Occupy Fights for Couple That No Longer Occupies Its House

Defaulted homeowner moves out. Occupy protestors move in.

Normally a local chapter of the activist group makes a last-ditch effort to help struggling borrowers before they get kicked out of their home. Occasionally bad press coverage can prompt the lender to agree to a loan modification.

But a recent foreclosure protest in Minnesota violated the normal (dis)order.

Occupy protestors have vowed to return to the empty foreclosed home in south Minneapolis after holding two protests in the past month. The protestors caused such a fracas that neighbors called the police, according to the Minneapolis Star Tribune.

Freddie Mac took the extraordinary step of installing steel plates over the windows of the home at 4044 Cedar Ave. after Occupy protestors took boards off the windows in May and reoccupied the empty home.

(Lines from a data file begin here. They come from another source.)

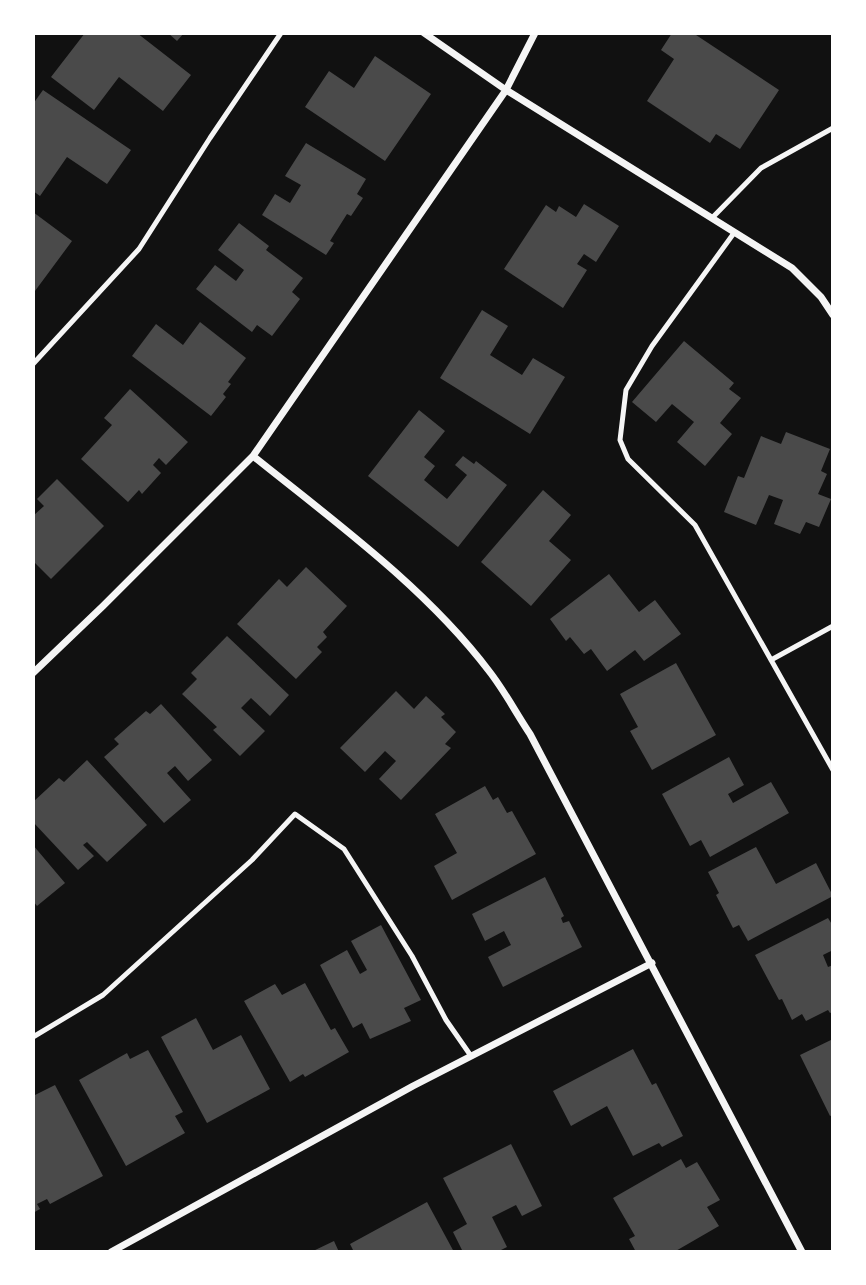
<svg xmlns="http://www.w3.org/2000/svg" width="866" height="1285" viewBox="0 0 866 1285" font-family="'Exo 2',sans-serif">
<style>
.building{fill:#4a4a4a}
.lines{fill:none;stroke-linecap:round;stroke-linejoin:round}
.service{stroke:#f5f5f5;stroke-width:5}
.minor{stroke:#f5f5f5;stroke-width:7}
</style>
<rect width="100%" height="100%" fill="#111"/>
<!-- building -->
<path class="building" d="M85 33H137L191 75 163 111 119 77 94 110 51 77Z
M168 33H184L177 41Z
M672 33H693L779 90 740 149 716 134 710 143 647 101 674 59 661 50Z
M375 56 431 94 385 161 305 107 329 71 354 88Z
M43 90 131 150 107 184 67 157 40 196 33 191V104Z
M306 143 366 179 357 194 363 198 351 216 347 214 330 241 334 243 326 255 262 215 275 194 290 203 301 185 285 176Z
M584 204 619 226 596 262 584 254 577 264 587 270 563 308 504 269 546 205 556 212 559 206 576 217Z
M33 212 72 241 35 291 33 290Z
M239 223 269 246 266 250 303 278 292 292 300 299 272 336 257 325 252 332 196 289 215 265 236 281 244 270 218 250Z
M482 310 508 326 490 355 522 375 533 358 565 377 530 434 440 378Z
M200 322 246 358 228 382 231 384 223 394 226 397 211 416 132 356 156 324 183 345Z
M684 341 734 383 729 389 741 398 720 423 732 434 705 466 677 442 694 422 672 404 656 422 632 402Z
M130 389 188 442 166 465 159 458 153 465 161 473 142 494 139 490 128 502 81 459 112 425 104 418Z
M419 410 445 431 424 457 435 466 424 480 447 499 467 475 455 465 463 456 474 464 476 461 507 485 458 547 368 476Z
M786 432 830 449 821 471 827 474 818 494 831 499 819 527 806 522 800 534 774 524 783 500 769 495 756 525 724 512 738 476 744 478 761 436 781 444Z
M57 479 104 526 51 579 33 561V516L44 506 37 499Z
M543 490 571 515 549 541 571 560 531 606 481 562Z
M306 567 347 606 323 632 327 637 317 647 322 652 296 679 237 624 279 579 287 587Z
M609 574 639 612 655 600 681 634 644 661 635 650 607 671 591 649 584 654 570 637 566 641 550 619Z
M227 636 289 695 270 716 251 698 241 708 265 731 240 756 213 730 217 727 182 694 197 679 191 673Z
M676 663 716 735 652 770 630 731 638 727 620 694Z
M396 691 414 709 426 696 445 714 441 717 456 732 445 744 451 748 401 800 379 779 396 761 385 751 365 772 340 748Z
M161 704 212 760 188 781 175 766 167 773 191 800 164 823 104 757 119 744 114 739 146 711 150 714Z
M729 757 744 785 728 794 733 803 771 782 789 813 710 857 701 840 690 846 662 794Z
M87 760 147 825 107 862 87 842 83 845 94 856 78 870 33 822V802L59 778 64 782Z
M485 786 493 800 498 797 507 813 512 811 536 854 452 900 434 866 457 853 435 814Z
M33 845 65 883 37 906 33 901Z
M756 847 776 884 816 863 833 896 748 941 739 925 733 928 716 895 719 893 708 872Z
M545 877 564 916 561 918 563 923 569 921 582 947 503 987 488 957 511 945 504 931 485 941 472 914Z
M828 918 833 926V950L823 955 828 967 833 965V1012L830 1013 828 1010 806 1021 802 1014 792 1020 782 999 779 1000 755 955Z
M381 925 421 1000 404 1008 411 1021 370 1039 362 1023 353 1028 320 965 347 950 360 974 367 970 351 941Z
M305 983 331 1030 335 1028 349 1052 305 1077 303 1074 290 1082 244 1001 275 984 282 995Z
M196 1018 213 1050 241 1035 270 1089 207 1123 161 1037Z
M833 1039V1115L830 1116 800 1055Z
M633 1049 652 1085 656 1083 683 1136 662 1147 659 1143 633 1156 607 1106 571 1126 553 1091Z
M148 1050 183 1112 175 1116 185 1133 126 1166 79 1080 127 1053 130 1059Z
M55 1085 103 1176 50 1204 47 1199 37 1204 40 1209 33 1213V1096Z
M511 1144 542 1206 522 1216 516 1205 492 1217 507 1247 497 1252H463L453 1232 467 1224 443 1178Z
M681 1159 686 1168 697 1162 720 1200 707 1207 719 1226 674 1252H636L629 1239 635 1236 613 1198Z
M427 1202 454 1252H354L350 1244Z
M334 1241 339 1252H311Z"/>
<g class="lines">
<!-- service -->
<path class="service" d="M712 218 761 168 833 128
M734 233 652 346 626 390 620 440 628 459 695 525 833 770
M33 364 139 249 210 138 281 33
M771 660 833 626
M33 1037 103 995 252 860 295 814 344 849 412 956 446 1020 471 1056"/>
<!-- minor -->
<path class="minor" d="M424 33 506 90 792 268 821 297 833 315
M253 456C334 521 426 588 489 671 504 690 516 713 530 734L802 1252
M33 673 103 606 253 456 506 90 535 33
M111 1252 413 1086 652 963"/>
</g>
<!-- border -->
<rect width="866" height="1285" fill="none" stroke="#ffffff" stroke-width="70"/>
</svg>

In this case, the former homeowner, David Cruz-Sanchez, got a $194,000 mortgage to buy the house in July 2007. He stopped paying his mortgage in August 2010 and Freddie took the home back at a sheriff's foreclosure auction in August 2011. Cruz-Sanchez and his wife continued to live in the home until April when they were evicted.

The couple's adult children had contacted a local nonprofit, Neighborhoods Organizing for Change, which decided to occupy the house to protest foreclosures even though Freddie had already legally taken back the property.

A Freddie Mac spokesman says the mortgage servicer, PNC Bank, tried to reach the borrower several times to discuss alternatives to foreclosure but the family did not respond. PNC declined to comment.

Neighborhoods Organizing for Change had planned to stage another protest at the home Friday.